● **Task**
Reproduce the material between the lines holding "Q: Are there any houses" and "[774, 444, 854, 518]", inclusive. Substitute "person" for every "woman" and leave everything else as it stands.

● **Input material**
=======

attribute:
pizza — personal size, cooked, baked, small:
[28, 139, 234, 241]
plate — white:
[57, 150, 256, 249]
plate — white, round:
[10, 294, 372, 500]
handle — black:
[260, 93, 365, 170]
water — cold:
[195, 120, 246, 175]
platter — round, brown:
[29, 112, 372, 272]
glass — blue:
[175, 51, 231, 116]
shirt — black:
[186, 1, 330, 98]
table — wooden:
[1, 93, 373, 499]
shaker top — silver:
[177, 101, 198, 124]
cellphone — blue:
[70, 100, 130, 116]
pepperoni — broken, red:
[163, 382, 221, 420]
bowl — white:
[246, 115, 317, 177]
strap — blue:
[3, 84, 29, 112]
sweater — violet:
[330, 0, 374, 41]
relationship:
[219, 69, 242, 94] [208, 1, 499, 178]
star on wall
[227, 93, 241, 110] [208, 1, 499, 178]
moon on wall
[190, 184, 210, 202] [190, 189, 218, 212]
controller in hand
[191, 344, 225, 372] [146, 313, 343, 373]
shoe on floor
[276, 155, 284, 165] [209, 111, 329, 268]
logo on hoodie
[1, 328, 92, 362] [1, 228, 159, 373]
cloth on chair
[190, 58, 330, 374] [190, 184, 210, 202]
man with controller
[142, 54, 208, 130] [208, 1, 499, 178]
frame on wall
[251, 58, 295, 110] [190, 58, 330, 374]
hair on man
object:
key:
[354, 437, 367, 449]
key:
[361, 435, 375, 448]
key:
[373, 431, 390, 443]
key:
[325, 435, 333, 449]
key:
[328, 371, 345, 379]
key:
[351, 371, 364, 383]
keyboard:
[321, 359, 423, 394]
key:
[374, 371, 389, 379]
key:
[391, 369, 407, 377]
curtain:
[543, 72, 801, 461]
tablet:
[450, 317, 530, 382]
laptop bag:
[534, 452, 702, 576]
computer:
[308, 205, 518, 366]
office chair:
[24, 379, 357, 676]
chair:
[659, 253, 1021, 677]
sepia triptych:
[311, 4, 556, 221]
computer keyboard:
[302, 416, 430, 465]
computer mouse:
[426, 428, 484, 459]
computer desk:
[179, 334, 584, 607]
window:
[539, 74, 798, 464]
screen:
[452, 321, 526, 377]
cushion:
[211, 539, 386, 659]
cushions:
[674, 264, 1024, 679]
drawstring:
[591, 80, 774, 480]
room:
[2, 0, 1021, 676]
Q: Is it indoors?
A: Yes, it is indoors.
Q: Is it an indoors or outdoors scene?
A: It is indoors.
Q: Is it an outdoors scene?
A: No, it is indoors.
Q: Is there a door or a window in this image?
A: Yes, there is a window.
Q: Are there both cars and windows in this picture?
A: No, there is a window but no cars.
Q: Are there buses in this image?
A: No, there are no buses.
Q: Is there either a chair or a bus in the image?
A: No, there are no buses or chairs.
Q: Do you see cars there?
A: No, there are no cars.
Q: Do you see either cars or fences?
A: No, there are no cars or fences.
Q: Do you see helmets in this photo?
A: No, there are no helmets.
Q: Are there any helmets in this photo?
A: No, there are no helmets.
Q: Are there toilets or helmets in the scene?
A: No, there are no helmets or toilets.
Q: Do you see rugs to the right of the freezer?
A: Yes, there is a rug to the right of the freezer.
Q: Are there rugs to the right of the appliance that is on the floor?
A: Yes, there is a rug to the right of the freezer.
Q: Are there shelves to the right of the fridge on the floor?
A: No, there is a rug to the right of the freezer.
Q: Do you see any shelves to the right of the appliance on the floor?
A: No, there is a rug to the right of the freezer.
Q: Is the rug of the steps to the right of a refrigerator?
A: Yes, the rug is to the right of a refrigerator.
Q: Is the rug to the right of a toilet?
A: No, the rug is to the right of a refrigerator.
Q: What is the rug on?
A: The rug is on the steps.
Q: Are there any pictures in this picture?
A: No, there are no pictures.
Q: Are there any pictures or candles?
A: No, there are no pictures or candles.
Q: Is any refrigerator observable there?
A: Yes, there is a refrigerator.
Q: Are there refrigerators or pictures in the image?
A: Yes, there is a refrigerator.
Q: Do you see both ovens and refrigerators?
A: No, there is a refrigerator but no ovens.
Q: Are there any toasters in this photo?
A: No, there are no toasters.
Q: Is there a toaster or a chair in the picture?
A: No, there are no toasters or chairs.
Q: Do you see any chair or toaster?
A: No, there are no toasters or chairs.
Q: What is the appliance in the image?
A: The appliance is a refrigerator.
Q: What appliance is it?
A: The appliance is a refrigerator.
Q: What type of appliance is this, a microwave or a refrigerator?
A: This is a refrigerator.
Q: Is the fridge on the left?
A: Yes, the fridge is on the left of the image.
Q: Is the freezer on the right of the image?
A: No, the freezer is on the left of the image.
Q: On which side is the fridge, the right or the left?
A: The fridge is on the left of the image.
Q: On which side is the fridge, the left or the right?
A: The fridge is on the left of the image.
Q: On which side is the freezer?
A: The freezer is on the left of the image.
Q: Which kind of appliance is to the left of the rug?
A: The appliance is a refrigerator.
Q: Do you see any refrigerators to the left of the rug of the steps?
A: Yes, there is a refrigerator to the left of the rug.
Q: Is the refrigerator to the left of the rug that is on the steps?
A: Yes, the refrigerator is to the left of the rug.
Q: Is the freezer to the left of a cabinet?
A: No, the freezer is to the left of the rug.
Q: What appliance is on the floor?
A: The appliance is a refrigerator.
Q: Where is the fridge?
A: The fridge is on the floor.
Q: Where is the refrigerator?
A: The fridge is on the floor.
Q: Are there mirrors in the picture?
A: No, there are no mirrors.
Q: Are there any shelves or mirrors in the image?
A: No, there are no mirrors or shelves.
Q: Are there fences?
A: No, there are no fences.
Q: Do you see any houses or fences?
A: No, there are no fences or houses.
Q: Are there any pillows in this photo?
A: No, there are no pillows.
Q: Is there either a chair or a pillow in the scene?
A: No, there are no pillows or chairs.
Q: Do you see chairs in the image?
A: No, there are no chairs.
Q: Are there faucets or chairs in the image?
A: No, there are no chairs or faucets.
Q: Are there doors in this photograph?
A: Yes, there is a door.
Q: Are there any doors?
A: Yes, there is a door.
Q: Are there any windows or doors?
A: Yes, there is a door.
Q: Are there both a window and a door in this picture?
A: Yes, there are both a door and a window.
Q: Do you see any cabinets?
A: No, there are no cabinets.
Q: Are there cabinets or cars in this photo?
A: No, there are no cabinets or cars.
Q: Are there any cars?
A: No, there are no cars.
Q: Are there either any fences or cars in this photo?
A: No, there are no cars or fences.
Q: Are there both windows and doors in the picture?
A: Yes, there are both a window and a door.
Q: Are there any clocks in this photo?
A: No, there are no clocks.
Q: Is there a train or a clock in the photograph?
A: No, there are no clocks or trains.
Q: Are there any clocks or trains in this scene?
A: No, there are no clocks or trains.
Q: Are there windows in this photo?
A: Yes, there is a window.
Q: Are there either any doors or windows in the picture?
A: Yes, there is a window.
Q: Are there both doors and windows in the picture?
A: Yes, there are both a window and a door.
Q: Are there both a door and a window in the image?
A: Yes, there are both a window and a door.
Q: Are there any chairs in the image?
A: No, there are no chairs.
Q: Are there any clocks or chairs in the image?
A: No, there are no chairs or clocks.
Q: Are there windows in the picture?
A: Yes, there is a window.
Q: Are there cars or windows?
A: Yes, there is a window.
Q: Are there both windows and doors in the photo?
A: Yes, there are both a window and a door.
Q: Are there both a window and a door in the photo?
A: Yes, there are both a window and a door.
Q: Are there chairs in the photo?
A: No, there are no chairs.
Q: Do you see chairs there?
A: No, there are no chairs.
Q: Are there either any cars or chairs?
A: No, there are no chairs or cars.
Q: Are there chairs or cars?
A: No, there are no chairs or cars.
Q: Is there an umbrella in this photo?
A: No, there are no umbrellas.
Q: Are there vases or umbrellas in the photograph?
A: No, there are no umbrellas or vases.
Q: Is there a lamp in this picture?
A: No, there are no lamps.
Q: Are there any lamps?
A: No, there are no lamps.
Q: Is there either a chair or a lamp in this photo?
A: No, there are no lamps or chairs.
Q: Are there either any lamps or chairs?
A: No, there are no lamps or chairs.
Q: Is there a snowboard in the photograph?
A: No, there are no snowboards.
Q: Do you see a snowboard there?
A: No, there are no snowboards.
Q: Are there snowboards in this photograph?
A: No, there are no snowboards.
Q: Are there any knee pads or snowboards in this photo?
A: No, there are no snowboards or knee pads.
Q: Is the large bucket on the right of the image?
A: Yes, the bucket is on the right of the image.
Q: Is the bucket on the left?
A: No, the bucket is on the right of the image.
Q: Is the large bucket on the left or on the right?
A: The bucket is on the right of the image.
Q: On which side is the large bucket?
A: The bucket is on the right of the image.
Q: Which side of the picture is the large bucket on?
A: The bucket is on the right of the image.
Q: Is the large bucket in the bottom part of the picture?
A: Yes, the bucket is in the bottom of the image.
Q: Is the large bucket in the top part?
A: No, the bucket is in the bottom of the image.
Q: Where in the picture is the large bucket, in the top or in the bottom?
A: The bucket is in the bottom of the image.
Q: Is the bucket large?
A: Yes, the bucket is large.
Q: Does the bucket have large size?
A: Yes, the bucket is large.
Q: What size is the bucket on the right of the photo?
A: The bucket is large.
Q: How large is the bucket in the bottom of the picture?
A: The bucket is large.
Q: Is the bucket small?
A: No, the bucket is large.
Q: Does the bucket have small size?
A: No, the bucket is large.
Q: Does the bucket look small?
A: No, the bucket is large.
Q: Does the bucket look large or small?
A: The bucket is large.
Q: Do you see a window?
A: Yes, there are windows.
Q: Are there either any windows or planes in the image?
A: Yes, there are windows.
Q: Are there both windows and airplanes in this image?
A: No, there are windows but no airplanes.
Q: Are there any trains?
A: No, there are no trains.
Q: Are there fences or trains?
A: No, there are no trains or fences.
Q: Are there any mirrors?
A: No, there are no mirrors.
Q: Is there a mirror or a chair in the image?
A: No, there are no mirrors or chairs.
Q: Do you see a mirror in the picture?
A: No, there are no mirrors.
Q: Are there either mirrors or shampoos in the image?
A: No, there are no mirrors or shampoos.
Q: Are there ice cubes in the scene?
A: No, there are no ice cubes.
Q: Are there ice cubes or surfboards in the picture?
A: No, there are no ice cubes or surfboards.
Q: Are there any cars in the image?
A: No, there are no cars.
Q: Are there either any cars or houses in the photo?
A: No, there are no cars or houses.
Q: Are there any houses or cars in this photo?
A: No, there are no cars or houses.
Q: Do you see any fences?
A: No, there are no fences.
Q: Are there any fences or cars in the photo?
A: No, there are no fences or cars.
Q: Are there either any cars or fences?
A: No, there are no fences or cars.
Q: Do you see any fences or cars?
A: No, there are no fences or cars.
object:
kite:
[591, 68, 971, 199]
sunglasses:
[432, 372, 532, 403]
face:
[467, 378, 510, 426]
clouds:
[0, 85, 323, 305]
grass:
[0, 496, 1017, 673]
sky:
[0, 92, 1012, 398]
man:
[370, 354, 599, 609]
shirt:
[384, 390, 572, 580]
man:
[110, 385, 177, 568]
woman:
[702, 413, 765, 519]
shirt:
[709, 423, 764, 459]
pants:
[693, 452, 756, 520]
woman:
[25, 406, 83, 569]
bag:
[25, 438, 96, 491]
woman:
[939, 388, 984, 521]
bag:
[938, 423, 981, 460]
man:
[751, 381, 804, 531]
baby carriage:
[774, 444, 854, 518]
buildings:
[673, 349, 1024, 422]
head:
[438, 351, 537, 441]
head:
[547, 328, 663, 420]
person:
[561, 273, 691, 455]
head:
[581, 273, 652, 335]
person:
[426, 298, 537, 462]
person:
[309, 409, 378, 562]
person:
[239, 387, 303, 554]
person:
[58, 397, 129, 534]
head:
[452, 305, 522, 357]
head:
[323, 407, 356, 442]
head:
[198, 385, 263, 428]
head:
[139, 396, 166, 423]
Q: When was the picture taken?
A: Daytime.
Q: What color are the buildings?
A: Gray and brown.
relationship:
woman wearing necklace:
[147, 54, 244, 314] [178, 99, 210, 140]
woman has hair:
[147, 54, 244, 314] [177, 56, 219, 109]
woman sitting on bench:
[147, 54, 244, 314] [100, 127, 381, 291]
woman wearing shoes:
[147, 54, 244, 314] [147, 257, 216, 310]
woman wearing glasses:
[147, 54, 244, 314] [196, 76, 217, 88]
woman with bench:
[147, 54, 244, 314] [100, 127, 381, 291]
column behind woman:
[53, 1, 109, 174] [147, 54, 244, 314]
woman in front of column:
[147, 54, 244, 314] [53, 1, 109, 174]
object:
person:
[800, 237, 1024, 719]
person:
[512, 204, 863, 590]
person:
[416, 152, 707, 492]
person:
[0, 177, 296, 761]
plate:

=======

● **Exercise response**
Q: Are there any houses or cars in this photo?
A: No, there are no cars or houses.
Q: Do you see any fences?
A: No, there are no fences.
Q: Are there any fences or cars in the photo?
A: No, there are no fences or cars.
Q: Are there either any cars or fences?
A: No, there are no fences or cars.
Q: Do you see any fences or cars?
A: No, there are no fences or cars.
object:
kite:
[591, 68, 971, 199]
sunglasses:
[432, 372, 532, 403]
face:
[467, 378, 510, 426]
clouds:
[0, 85, 323, 305]
grass:
[0, 496, 1017, 673]
sky:
[0, 92, 1012, 398]
man:
[370, 354, 599, 609]
shirt:
[384, 390, 572, 580]
man:
[110, 385, 177, 568]
person:
[702, 413, 765, 519]
shirt:
[709, 423, 764, 459]
pants:
[693, 452, 756, 520]
person:
[25, 406, 83, 569]
bag:
[25, 438, 96, 491]
person:
[939, 388, 984, 521]
bag:
[938, 423, 981, 460]
man:
[751, 381, 804, 531]
baby carriage:
[774, 444, 854, 518]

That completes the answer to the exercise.